» **YOUR GOAL**: Line by line, transcribe the records exactly.

[Dataset entries]
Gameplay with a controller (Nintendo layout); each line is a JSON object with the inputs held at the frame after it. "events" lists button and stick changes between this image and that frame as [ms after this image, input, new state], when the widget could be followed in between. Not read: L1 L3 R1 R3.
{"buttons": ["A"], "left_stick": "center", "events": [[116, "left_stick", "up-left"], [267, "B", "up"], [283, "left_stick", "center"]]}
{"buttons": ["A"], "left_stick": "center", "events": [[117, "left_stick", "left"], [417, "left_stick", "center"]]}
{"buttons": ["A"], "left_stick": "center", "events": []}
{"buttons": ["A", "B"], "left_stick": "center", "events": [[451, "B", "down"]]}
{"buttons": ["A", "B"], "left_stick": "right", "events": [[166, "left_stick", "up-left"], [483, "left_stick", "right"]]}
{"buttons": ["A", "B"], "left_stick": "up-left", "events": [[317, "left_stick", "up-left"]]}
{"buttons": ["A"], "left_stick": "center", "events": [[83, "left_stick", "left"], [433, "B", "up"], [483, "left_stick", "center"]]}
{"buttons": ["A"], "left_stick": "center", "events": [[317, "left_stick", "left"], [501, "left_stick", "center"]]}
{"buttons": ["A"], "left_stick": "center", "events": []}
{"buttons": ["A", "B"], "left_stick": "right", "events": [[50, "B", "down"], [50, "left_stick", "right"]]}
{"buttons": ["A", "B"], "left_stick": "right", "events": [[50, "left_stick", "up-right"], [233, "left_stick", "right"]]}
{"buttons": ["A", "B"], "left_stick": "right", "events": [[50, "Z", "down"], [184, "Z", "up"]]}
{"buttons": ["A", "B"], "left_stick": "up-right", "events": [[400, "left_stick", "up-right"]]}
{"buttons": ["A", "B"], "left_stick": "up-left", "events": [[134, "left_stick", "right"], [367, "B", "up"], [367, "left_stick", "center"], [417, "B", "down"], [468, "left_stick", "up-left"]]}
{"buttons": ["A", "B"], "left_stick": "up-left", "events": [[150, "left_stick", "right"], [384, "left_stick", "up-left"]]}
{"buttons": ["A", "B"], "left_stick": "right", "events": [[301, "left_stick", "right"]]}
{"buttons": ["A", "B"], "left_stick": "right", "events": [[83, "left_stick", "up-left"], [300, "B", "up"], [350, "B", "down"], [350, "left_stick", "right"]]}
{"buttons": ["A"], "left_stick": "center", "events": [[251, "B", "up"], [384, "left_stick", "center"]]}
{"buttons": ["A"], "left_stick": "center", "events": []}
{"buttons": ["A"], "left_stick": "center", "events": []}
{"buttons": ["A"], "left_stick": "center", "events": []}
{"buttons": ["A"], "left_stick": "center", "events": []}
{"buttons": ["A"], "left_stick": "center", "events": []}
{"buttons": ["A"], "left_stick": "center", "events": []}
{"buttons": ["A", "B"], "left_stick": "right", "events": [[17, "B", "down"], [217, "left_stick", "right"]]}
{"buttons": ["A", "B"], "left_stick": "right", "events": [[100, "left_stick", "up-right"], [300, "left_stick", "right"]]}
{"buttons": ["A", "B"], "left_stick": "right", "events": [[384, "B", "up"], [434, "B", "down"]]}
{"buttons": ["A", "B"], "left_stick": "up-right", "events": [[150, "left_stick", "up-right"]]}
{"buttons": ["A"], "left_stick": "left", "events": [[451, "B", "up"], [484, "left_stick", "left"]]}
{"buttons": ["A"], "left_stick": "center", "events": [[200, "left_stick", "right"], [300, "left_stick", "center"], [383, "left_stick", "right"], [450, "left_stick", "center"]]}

» **REPLY**:
Gameplay with a controller (Nintendo layout); each line is a JSON object with the inputs held at the frame after it. "events" lists button and stick changes between this image and that frame as [ms after this image, input, new state], when the widget could be followed in between. Not read: L1 L3 R1 R3.
{"buttons": ["A"], "left_stick": "center", "events": [[116, "left_stick", "up-left"], [267, "B", "up"], [283, "left_stick", "center"]]}
{"buttons": ["A"], "left_stick": "center", "events": [[117, "left_stick", "left"], [417, "left_stick", "center"]]}
{"buttons": ["A"], "left_stick": "center", "events": []}
{"buttons": ["A", "B"], "left_stick": "center", "events": [[451, "B", "down"]]}
{"buttons": ["A", "B"], "left_stick": "right", "events": [[166, "left_stick", "up-left"], [483, "left_stick", "right"]]}
{"buttons": ["A", "B"], "left_stick": "up-left", "events": [[317, "left_stick", "up-left"]]}
{"buttons": ["A"], "left_stick": "center", "events": [[83, "left_stick", "left"], [433, "B", "up"], [483, "left_stick", "center"]]}
{"buttons": ["A"], "left_stick": "center", "events": [[317, "left_stick", "left"], [501, "left_stick", "center"]]}
{"buttons": ["A"], "left_stick": "center", "events": []}
{"buttons": ["A", "B"], "left_stick": "right", "events": [[50, "B", "down"], [50, "left_stick", "right"]]}
{"buttons": ["A", "B"], "left_stick": "right", "events": [[50, "left_stick", "up-right"], [233, "left_stick", "right"]]}
{"buttons": ["A", "B"], "left_stick": "right", "events": [[50, "Z", "down"], [184, "Z", "up"]]}
{"buttons": ["A", "B"], "left_stick": "up-right", "events": [[400, "left_stick", "up-right"]]}
{"buttons": ["A", "B"], "left_stick": "up-left", "events": [[134, "left_stick", "right"], [367, "B", "up"], [367, "left_stick", "center"], [417, "B", "down"], [468, "left_stick", "up-left"]]}
{"buttons": ["A", "B"], "left_stick": "up-left", "events": [[150, "left_stick", "right"], [384, "left_stick", "up-left"]]}
{"buttons": ["A", "B"], "left_stick": "right", "events": [[301, "left_stick", "right"]]}
{"buttons": ["A", "B"], "left_stick": "right", "events": [[83, "left_stick", "up-left"], [300, "B", "up"], [350, "B", "down"], [350, "left_stick", "right"]]}
{"buttons": ["A"], "left_stick": "center", "events": [[251, "B", "up"], [384, "left_stick", "center"]]}
{"buttons": ["A"], "left_stick": "center", "events": []}
{"buttons": ["A"], "left_stick": "center", "events": []}
{"buttons": ["A"], "left_stick": "center", "events": []}
{"buttons": ["A"], "left_stick": "center", "events": []}
{"buttons": ["A"], "left_stick": "center", "events": []}
{"buttons": ["A"], "left_stick": "center", "events": []}
{"buttons": ["A", "B"], "left_stick": "right", "events": [[17, "B", "down"], [217, "left_stick", "right"]]}
{"buttons": ["A", "B"], "left_stick": "right", "events": [[100, "left_stick", "up-right"], [300, "left_stick", "right"]]}
{"buttons": ["A", "B"], "left_stick": "right", "events": [[384, "B", "up"], [434, "B", "down"]]}
{"buttons": ["A", "B"], "left_stick": "up-right", "events": [[150, "left_stick", "up-right"]]}
{"buttons": ["A"], "left_stick": "left", "events": [[451, "B", "up"], [484, "left_stick", "left"]]}
{"buttons": ["A"], "left_stick": "center", "events": [[200, "left_stick", "right"], [300, "left_stick", "center"], [383, "left_stick", "right"], [450, "left_stick", "center"]]}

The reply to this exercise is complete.